What impact has the Sport Premium Funding had on P.E and school sport?

We will evaluate the impact of the Sports Premium Funding as part of our normal self-evaluation and provision mapping arrangements. We will look at how well we use our Sport Premium Funding to improve the quality of P.E and sporting provision, including increasing participation in PE and sport so that all pupils develop healthy lifestyles and reach the performance and participation levels they are capable of.

Measuring the impact of the activities provided with Sports Premium Funding can be achieved in different ways. Already this year, we have monitored the professional development provided by Paul Cowie and Paul Riddington for staff. This will be an ongoing process throughout the year. Staff questionnaires, pupil voice, child questionnaires and minutes from meetings will all provide evidence of impact for the Sports Premium Funding.

In addition to monitoring the support in teaching and learning staff receive, teachers will be observed before and after professional development has been delivered. This will enable teaching staff to have individually tailored targets set as well as structuring support to meet these specific targets. At the end of the teaching and learning support, staff will be observed to check their progress towards these targets. Further support will then be decided from these observations. This will help measure impact of professional development towards improved teaching and learning in P.E and school sport.

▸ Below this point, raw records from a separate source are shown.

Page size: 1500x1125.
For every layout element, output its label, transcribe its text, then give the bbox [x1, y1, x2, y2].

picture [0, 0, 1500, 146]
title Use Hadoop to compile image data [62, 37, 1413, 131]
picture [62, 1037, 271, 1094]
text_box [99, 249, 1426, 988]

We will look at progress in PE as well as other areas of development such as self-esteem, confidence and the numbers of pupils involved in sporting activities in and out of school. We feel that the measurement of impact upon attainment will develop over the next 2 years. As a school we would hope to see improvements in the children’s progress in P.E, however this may not be measurable for all year groups/ classes until the end of the next academic year. This is as a result of the newly introduced assessment procedure and format.